Stress Test Arduinos

I like to stress test Arduinos with Machine Learning models. Does anyone have an Edge Impulse Large Multi-label Model of either: Motion, Sound or Images that works on microcontrollers that they could export an Arduino library of and share it with me?

To share the library you would have to put it on github or a website. Here is an example of a poorly trained motion sensor, for the NANO 33 BLE Sense detecting the letters W,O,R,D,S

I guess you could fork my Github above, load your model and send a PR (Pull Request.)

Here is an image of a previous stress test of the Seeeduino XIAO, PortentaH7, Nano33BLESense. Running hidden layers with 100 dense connected nodes. The PortentaH7 Inner M4 core doing the best with 20 layers before crashing.

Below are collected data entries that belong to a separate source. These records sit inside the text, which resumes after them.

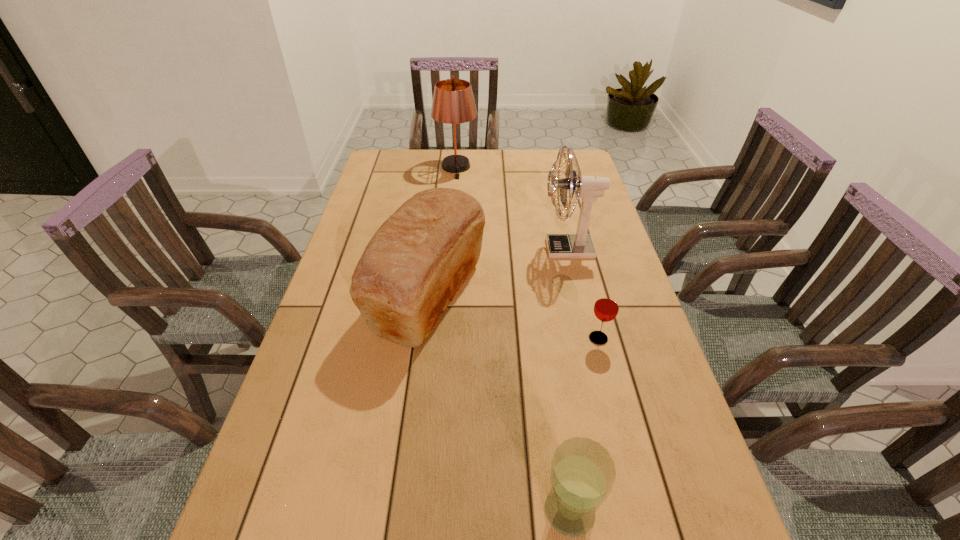
At what (x,y) coordinates should I click in order to perform the action: click on the farthest object. Please return your answer as a coordinate pair (x, y). Looking at the image, I should click on (453, 102).

Where is `fan`? This screenshot has width=960, height=540. fan is located at coordinates (580, 245).

Locate an element on the screen. The width and height of the screenshot is (960, 540). bread is located at coordinates [x=415, y=263].

Locate an element on the screen. The width and height of the screenshot is (960, 540). the shortest object is located at coordinates (606, 307).

The width and height of the screenshot is (960, 540). What are the coordinates of `the shorter glass` in the screenshot? It's located at (606, 307).

Where is `vacant space located on the front-facing side of the lampshade`? Image resolution: width=960 pixels, height=540 pixels. vacant space located on the front-facing side of the lampshade is located at coordinates (454, 195).

Find the location of a particular element. free space located 0.370m on the front-facing side of the fan is located at coordinates (420, 249).

I want to click on free space located on the front-facing side of the fan, so click(x=522, y=249).

The image size is (960, 540). What are the coordinates of `free location located on the front-facing side of the fan` in the screenshot? It's located at (473, 249).

Identify the location of vacant area situated on the right of the bread. (592, 295).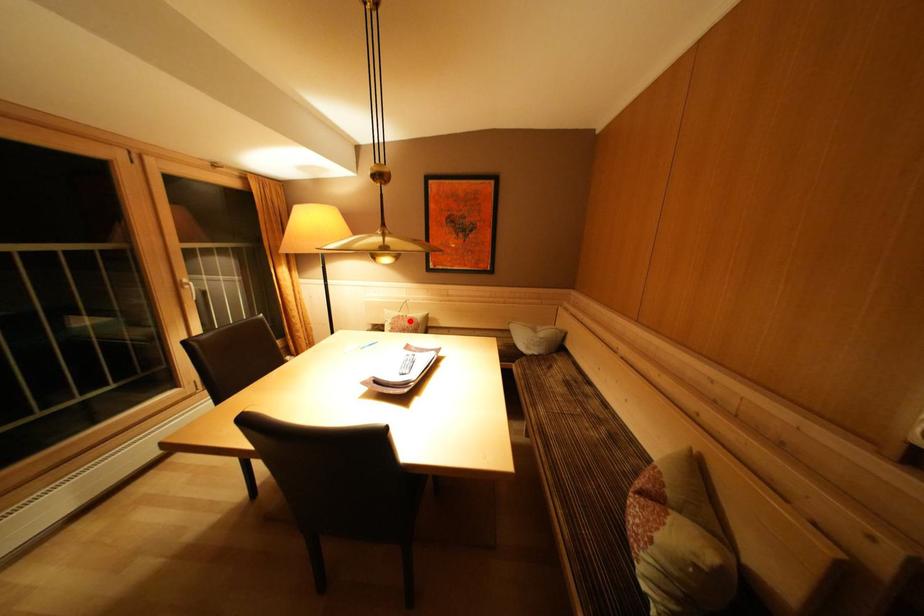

@Rocksetta I’ve emailed you three models. I’m wondering a bit about how you do the testing though in the example above. The model indeed has a lot of layers, but it’s all 100x100 layers so memory usage per layer does not exceed ~10K RAM, and I see ~18K required arena size for even the largest ones (by doing a quick calculation). So I’m surprised to see devices crashing here, as the main component here is amount of flash required (and you figure that out already when compiling).

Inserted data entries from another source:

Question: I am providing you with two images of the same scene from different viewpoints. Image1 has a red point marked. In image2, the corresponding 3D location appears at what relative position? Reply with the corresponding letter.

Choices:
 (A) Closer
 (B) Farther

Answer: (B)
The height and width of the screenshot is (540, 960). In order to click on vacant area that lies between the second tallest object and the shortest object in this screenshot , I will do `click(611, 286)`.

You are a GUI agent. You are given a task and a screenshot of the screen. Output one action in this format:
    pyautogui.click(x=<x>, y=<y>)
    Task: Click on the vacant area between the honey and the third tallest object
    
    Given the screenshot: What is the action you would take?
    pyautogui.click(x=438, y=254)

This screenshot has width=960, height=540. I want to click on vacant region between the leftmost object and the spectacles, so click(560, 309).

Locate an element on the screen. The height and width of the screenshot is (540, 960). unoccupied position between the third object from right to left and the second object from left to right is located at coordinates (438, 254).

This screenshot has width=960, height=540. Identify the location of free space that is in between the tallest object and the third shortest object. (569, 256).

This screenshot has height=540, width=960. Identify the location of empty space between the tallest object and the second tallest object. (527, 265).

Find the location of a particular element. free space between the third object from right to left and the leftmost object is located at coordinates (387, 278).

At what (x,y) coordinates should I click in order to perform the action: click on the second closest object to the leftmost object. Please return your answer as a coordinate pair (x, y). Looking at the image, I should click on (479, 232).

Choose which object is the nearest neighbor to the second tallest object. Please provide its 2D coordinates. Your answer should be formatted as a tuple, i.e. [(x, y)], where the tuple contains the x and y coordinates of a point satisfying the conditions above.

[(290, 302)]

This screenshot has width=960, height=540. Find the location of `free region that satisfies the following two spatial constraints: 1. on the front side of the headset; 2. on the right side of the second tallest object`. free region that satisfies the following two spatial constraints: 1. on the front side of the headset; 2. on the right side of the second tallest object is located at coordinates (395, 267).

E.g. here’s a model with 25 hidden layers of 100 neurons each (input layer is 99 neurons, output layer is 4 neurons):





So this seems to be no problem for most targets that have enough flash. Tested this on the Nano 33 BLE Sense (Arduino export from Edge Impulse) and that works fine.

Thanks for the models. My models were densely connected without any quantization. So our results will be extremely different. I just kept adding layers until the boards crashed. I agree it was not very well thought out, but was my only crash test I could do at the time. Link here, reduce the batches and click the button. I then had to convert the TFJS models to c header files and load them on the boards. Sounds like a lot of work but only took about a day.

It also told me which boards could even run models. I could not get the Nano 33 IOT working at all (but it should), or the ESP 32 using regular TensorflowLite. I was very impressed with the compile speed of the $5.00 USD SeeeduinoXIAO and it’s very cool expansion board even though it is rather short on memory and pins.